- _PROBLEMS TO SOLVE_:
a) From the numbered stroke facts, list the conditions and habits named as the most important risk factors for stroke.
b) According to the numbered stroke facts, what name is given to the southeastern United States?
c) Extend the numbered stroke facts beyond their final item.

- _PASSAGE_:
╭──

2. There are two forms of stroke: ischemic (blockage of a blood vessel supplying the brain) and hemorrhagic (bleeding into or around the brain).

3. African-American women have a lower one-year survival rate following stroke than Caucasian women. One half of all African-American women will die from either stroke or heart disease.

4. If you live in the southeastern United States you live in the "stroke belt"—an area with the highest stroke-related mortality rate in the country.

5. The most important risk factors for stroke are hypertension, heart disease, diabetes and cigarette smoking.

6. Pregnancy may increase your risk of stroke, particularly in pregnant women who experience complications, such as preeclampsia or postpartum hemorrhage. Report severe headaches or visual changes after delivery to your health care professional immediately. They can be warning signs of blood clots in the brain.

7. If you have the sudden onset of the worst headache of your life or the sudden onset of neurological symptoms, call 911 and get to a hospital immediately.

╰──

- _DATA UNDER STUDY_:
╭──

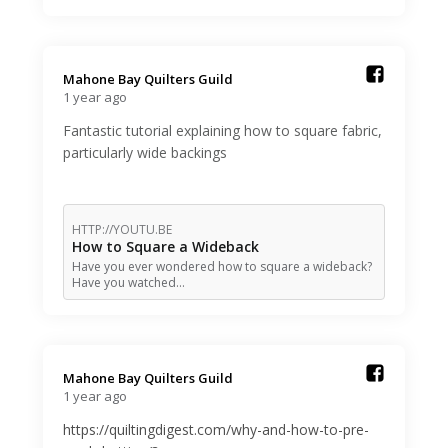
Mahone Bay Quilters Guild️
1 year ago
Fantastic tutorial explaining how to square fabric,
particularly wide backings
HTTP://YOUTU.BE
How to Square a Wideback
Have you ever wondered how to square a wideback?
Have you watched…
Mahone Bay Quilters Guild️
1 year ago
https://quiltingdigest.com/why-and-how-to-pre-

╰──
╭──

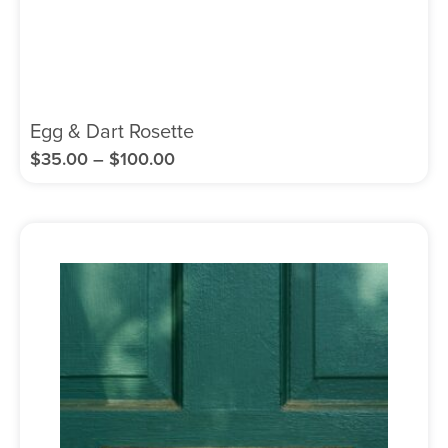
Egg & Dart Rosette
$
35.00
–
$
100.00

╰──
╭──

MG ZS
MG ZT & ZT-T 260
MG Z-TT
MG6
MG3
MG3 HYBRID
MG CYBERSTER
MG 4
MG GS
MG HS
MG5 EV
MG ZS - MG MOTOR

╰──

- _RESULTS BY TASK_:
a) Hypertension, heart disease, diabetes, and cigarette smoking.

b) The "stroke belt."

c)
8. A stroke must be accurately diagnosed the emergency department to determine the appropriate treatment. Some stroke treatments have to be given within just several hours of the stroke's onset for best success. Time is of the essence.

9. Other risks include heavy alcohol consumption, high blood-cholesterol levels, illicit drug use and vascular abnormalities. Having had more than one risk factor increases your risk.

10. Changing your diet may reduce your stroke risk. Cut back on the amount of salt and fat in your diet to prevent high blood pressure and atherosclerosis—hardening of the arteries—two major stroke risk factors.